HE came over Tuesday night stayed for about 20 minutes maybe less, left me more confused then ever,He said he wanted to be with me and in a relationship, But then made a comment that he wanted to see me happy even if it was without him ( he must of heard my songs on myspace) ( he knows I like lyrics) or it was just a coincidence?
He says he wants to be in a relationship with me BUT on his terms... When he is not working (which is pretty much 24/7), he will squeeze me in. BUT work comes first it is just who he is. I just wonder what he is going to do when he is older and can't do this job anymore? Will his gun and un served warrants keep him warm at night or hug him when he is scared and lonely? So does that mean I am suppose to sit around collect cob webs and wait for him to call to ask me out? Dust my self off and be ready and say OK!
He said with summer coming his job his only going to get worse.
But he also told me that his last relationship was a very passionate one. I don't get how he had a passionate relationship if there was never any time? BUT then again she does live in the same town as him. So maybe?

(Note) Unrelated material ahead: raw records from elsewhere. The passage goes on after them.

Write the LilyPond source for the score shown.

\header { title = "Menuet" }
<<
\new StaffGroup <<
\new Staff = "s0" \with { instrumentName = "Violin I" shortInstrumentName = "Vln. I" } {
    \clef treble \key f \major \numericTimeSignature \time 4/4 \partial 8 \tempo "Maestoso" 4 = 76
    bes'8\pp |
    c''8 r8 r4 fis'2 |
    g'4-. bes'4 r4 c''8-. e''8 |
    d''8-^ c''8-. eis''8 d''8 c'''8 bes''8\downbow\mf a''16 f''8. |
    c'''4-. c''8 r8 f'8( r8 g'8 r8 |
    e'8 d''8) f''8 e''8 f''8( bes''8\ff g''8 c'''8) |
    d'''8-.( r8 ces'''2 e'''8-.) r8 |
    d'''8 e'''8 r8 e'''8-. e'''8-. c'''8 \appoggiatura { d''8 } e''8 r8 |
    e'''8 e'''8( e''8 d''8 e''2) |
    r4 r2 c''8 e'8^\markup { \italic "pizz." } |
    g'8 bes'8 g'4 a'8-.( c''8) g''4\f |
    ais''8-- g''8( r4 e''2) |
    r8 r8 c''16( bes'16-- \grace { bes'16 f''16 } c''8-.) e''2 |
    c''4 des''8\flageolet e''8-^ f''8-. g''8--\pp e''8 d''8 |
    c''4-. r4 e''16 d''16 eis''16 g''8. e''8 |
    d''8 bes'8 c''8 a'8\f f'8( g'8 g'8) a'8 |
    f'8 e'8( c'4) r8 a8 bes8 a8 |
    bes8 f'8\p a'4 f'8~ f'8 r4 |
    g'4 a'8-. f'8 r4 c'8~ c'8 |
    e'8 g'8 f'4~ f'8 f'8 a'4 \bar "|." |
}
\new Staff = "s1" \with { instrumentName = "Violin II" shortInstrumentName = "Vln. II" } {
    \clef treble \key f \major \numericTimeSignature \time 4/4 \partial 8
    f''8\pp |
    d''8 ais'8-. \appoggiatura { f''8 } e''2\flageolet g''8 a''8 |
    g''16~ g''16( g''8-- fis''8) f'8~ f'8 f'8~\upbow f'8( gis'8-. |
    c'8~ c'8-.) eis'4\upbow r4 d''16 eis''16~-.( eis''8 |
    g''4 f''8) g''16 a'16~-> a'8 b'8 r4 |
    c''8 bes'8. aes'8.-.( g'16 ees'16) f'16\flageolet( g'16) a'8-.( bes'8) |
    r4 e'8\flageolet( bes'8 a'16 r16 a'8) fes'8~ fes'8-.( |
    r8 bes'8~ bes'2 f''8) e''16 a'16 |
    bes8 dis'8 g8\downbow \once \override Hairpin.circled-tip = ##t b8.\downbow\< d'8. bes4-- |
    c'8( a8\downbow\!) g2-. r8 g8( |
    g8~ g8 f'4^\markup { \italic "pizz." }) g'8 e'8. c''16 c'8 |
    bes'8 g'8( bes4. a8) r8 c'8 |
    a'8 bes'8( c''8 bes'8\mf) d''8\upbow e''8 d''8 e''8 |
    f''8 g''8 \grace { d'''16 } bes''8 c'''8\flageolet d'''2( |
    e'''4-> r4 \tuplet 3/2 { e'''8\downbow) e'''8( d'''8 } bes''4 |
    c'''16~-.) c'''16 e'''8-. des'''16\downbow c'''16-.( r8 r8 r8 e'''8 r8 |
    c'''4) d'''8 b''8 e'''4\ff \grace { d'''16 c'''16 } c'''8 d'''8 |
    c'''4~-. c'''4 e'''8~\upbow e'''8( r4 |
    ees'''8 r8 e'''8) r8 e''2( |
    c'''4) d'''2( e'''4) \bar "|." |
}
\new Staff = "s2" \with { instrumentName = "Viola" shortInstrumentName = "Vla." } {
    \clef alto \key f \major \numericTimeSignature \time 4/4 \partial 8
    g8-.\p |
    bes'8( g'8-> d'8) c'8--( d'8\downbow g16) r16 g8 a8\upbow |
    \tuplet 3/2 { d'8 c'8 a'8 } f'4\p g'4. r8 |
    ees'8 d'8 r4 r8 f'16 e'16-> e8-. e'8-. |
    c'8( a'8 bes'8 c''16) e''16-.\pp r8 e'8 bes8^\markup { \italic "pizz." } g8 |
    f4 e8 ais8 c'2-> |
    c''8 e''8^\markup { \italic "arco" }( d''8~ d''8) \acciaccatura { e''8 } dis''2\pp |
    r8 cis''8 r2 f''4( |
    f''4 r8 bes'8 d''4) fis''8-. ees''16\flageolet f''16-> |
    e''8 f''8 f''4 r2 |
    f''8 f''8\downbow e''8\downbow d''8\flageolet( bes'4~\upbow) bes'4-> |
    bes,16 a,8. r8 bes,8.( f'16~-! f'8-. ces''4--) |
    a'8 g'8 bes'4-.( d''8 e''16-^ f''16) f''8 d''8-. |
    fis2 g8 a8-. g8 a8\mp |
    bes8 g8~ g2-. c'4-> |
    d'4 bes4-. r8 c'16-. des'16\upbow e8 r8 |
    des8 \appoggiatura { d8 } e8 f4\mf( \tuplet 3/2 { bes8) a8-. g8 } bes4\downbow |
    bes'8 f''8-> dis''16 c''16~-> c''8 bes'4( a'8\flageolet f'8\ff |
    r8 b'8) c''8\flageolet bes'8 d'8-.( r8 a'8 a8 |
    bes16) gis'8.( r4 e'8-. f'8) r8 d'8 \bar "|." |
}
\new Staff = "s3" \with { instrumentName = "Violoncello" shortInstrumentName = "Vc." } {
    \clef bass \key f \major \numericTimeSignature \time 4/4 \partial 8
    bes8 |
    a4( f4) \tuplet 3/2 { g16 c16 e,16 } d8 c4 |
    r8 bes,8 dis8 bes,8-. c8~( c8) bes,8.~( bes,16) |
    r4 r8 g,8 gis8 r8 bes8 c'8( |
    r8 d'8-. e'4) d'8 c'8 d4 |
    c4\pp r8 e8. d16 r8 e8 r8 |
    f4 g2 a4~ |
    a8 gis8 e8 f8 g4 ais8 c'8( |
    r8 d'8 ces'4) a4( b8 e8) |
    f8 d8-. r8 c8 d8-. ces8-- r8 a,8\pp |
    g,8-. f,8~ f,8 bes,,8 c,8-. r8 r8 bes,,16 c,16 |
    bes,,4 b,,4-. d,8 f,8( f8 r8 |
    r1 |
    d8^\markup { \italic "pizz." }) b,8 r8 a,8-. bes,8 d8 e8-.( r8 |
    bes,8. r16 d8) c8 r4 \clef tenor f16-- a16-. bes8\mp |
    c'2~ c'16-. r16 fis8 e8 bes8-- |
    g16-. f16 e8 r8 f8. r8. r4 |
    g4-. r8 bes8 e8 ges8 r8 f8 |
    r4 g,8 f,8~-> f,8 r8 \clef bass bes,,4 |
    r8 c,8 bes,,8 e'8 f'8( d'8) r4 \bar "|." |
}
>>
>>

I don't know I am so confused!
I don't want to hurt him. BUT I don't want to be hurt either.
Maybe we are just better off friends? I don't want things to get messy and ugly. I don't want to hurt or get hurt.
Just knowing some of the things I know though from all our talks makes me sad! I hate this!
Maybe just date? no relationship? no fuss no muss? no strings? go back to friends and go from there? Can you really go back though? Is that possible?